Crèches, sapin, marchés de Noël : les traditions de Noël sont-elles encore religieuses ? En Alsace, les coutumes populaires sont ancrées, c'est un patrimoine vivant, symbole de l'identité locale. Que disent-elles de l'expression de la foi chrétienne ?
Les marchés de Noël occupent une dizaine de centres-villes alsaciens pendant cinq semaines chaque année. Il s'agit en effet d'un des moteurs économiques phares de l’Alsace chaque hiver. D’ailleurs, si depuis 1990 Strasbourg se targue d’être la “Capitale de Noël”, son marché en est la principale raison. En 2023, il a attiré pas moins de 3,3 millions de visiteurs, plus que le nombre de touristes à Paris l’été dernier pour les Jeux Olympiques et Paralympiques.

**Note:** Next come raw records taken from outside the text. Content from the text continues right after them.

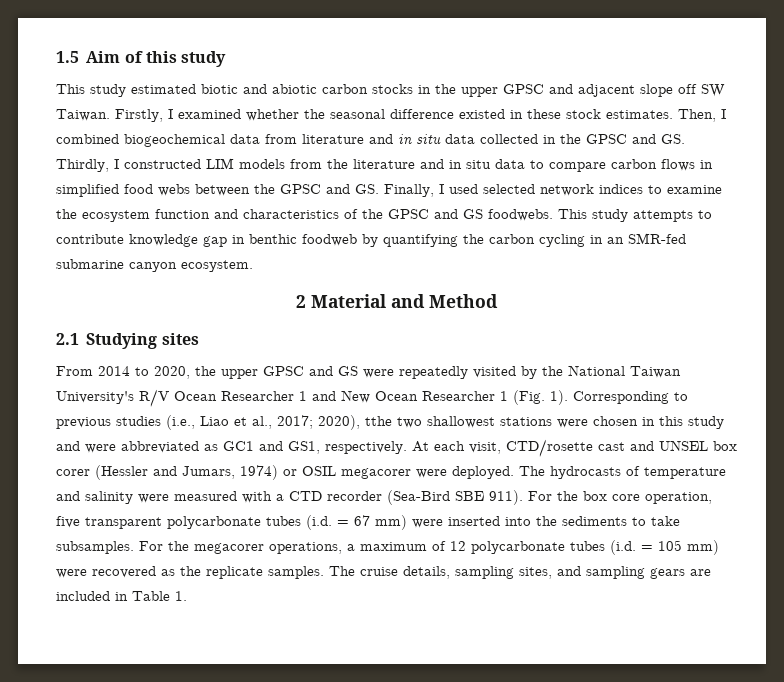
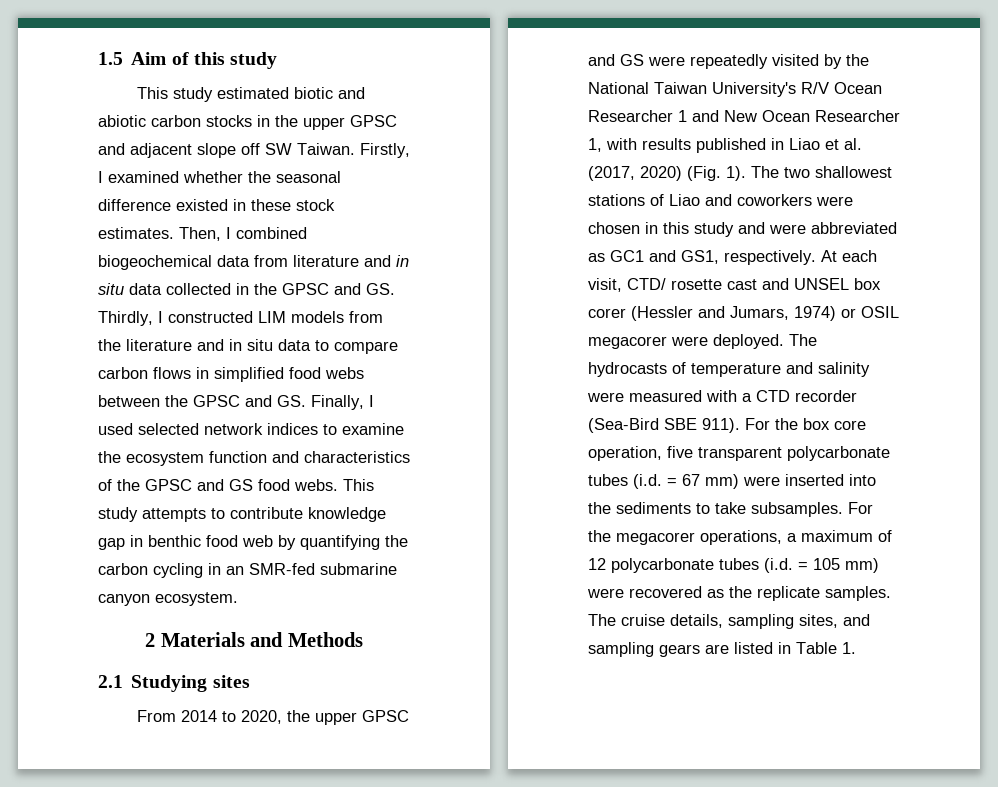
[488,209,553,221] foodwebs. -> [258,479,338,491] food webs.
[302,234,357,246] foodweb -> [206,535,273,547] food web
[311,294,498,308] Material and Method -> [160,632,363,647] Materials and Methods
[500,390,688,405] [56,415,552,430] 1 (Fig. 1). Corresponding to previous studies (i.e., Liao et al., 2017; 2020), tthe two shallowest stations -> [588,138,862,153] [588,166,892,181] [588,194,812,206] 1, with results published in Liao et al. (2017, 2020) (Fig. 1). The two shallowest stations of Liao and coworkers
[506,439,593,457] CTD/rosette -> [627,278,722,290] CTD/ rosette
[56,591,110,601] included -> [734,642,773,654] listed

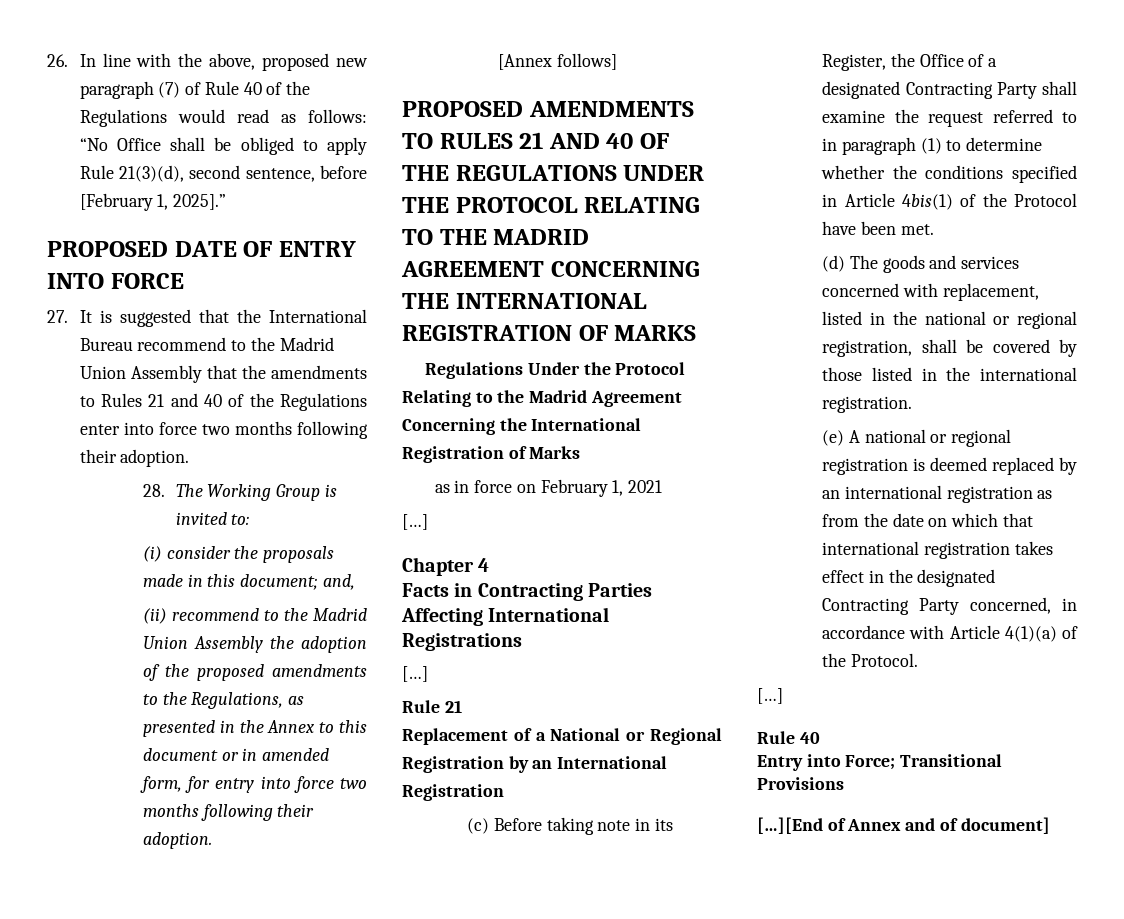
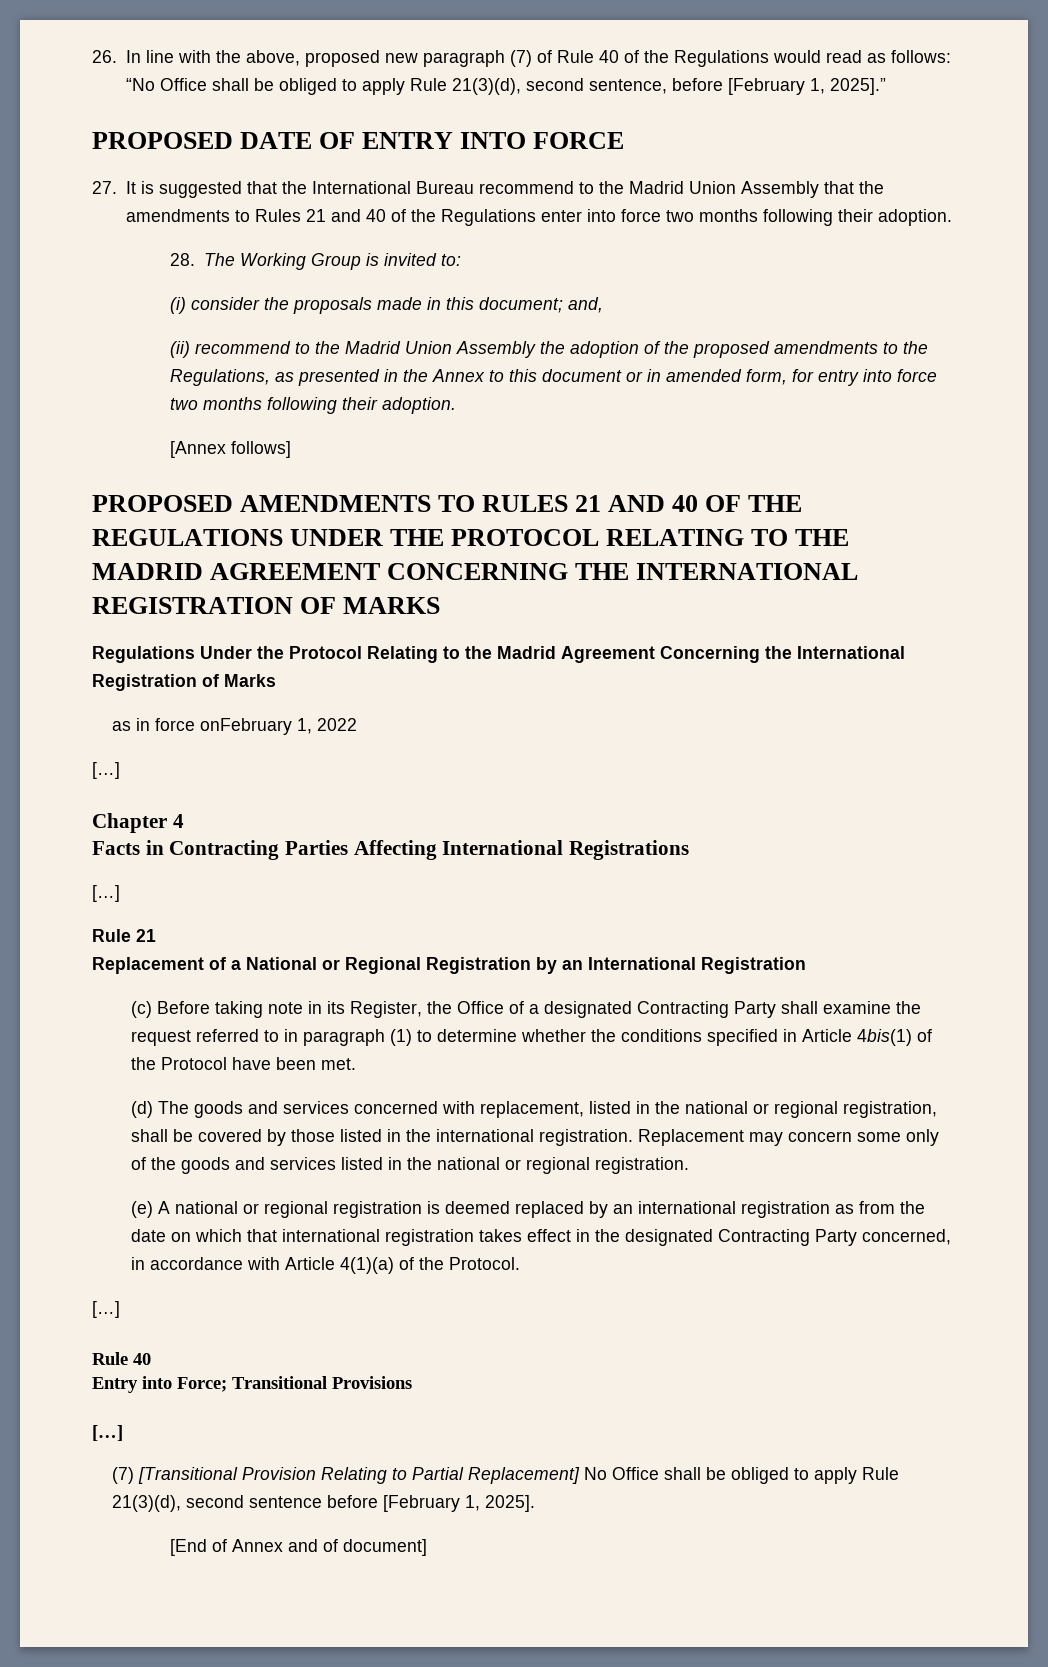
[516,479,663,497] on February 1, 2021 -> [199,718,357,735] onFebruary 1, 2022
(913, 404) none -> [638,1129,940,1146] [131,1157,690,1174] Replacement may concern some only of the goods and services listed in the national or regional registration.
[757,817,823,834] […][End -> [92,1425,123,1441] [111,1467,899,1484] [111,1495,535,1512] [170,1539,208,1556] […] // (7) [Transitional Provision Relating to Partial Replacement] No Office shall be obliged to apply Rule 21(3)(d), second sentence before [February 1, 2025]. // [End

Peu connaissent son origine religieuse, malgré son titre de “Christ Kindel Merik” ("marché de l’Enfant Jésus" en alsacien). La capitale alsacienne accueillait au moyen-âge le marché de la Saint-Nicolas début décembre où pendant quelques jours les quincailliers vendaient des petits objets que les parents pouvaient offrir à leurs enfants. Tout change en 1529, lorsque la ville devient protestante et que la fête est jugée “trop papiste”. Le marché est déplacé une semaine avant Noël et change de nom : désormais, ce n’est plus saint Nicolas qui apporte les cadeaux mais le Chris Kindel, l’Enfant Jésus.
Malgré ce passé religieux, la capitale de Noël ne présente aucune représentation de la Nativité sur les places publiques. Il y en avait bien une, à quelques mètres du grand sapin de noël, place Kléber. Installée dans les années 2000, elle a disparu en 2016. La raison invoquée à l'époque par l’ancien adjoint au maire de la ville de Strasbourg, Alain Fontanel : une réorganisation du marché pour installer un poste médical avancé, dispositif permettant la prise en charge de victimes en cas d’incident. Depuis, plus aucune trace de cette crèche dans les rues.
Nous allons nous battre pour garder le sens de Noël.
Une disparition étonnante étant donné “le droit local”, législation en vigueur en Alsace et en Moselle qui les exempte de la séparation de l’Eglise et de l’Etat et devrait favoriser les représentations religieuses dans l’espace public. Isabelle Gerber, présidente de l’Union des Eglises protestantes d’Alsace et de Lorraine le déplore: “ C'est un problème énorme. C’est comme offrir un cadeau vide, Noël sans Noël. C’est la fête de l’Incarnation. Et avec cet effacement ridicule, on veut désincarner Noël. Nous allons nous battre pour garder le sens de Noël.”
Il y a pourtant bien une crèche dans la rue à Strasbourg, dans un endroit inattendu : sur le parvis du magasin Mr. Bricolage en centre-ville. Une démarche tout d’abord commerciale pour le directeur de l’enseigne, Nicolas Issenhuth : “Notre activité nous fait vendre des produits de Noël tout simplement. C’est une fête culturelle mais nous reconnaissons son origine religieuse avec la Nativité. Cela rentre dans la magie de Noël. On a beaucoup de gens qui nous félicitent pour cette crèche car ils la trouvent jolie.”
D’autres initiatives tentent de mettre en avant ces traditions comme dans le petit village de Bergheim dans le Haut-Rhin avec le “chemin des crèches” . Là encore, pas question de foi. Cette initiative organisée par le comité des fêtes de la commune met en scène 80 crèches dans les rues, réalisées par les habitants de ce petit village motivées “envie de faire connaître leur village” d’après leur président, François Muller.
Depuis 2023, une paroisse catholique du centre-ville de Mulhouse réorganise une Saint-Nicolas géante. “Le temps de Noël est devenu assez commercial et nous voulions redonner un sens chrétien à ces préparatifs, explique Don Armand d'Harcourt, vicaire de la paroisse Saint-Etienne, initiateur du projet. Saint Nicolas fait un pont entre la dimension devenue profane de Noël et sa dimension chrétienne. C’est un peu un père Noël chrétien.” Cette année, près de 500 enfants ont participé à l’événement.
A Strasbourg, les paroissiens investissent chaque année les rues pendant le marché pour un temps d’évangélisation avec “Mission Strasbourg”. Les initiatives des communautés chrétiennes émergent peu à peu. La réponse à la quête de sens de Noël vient peut-être de ce côté-là.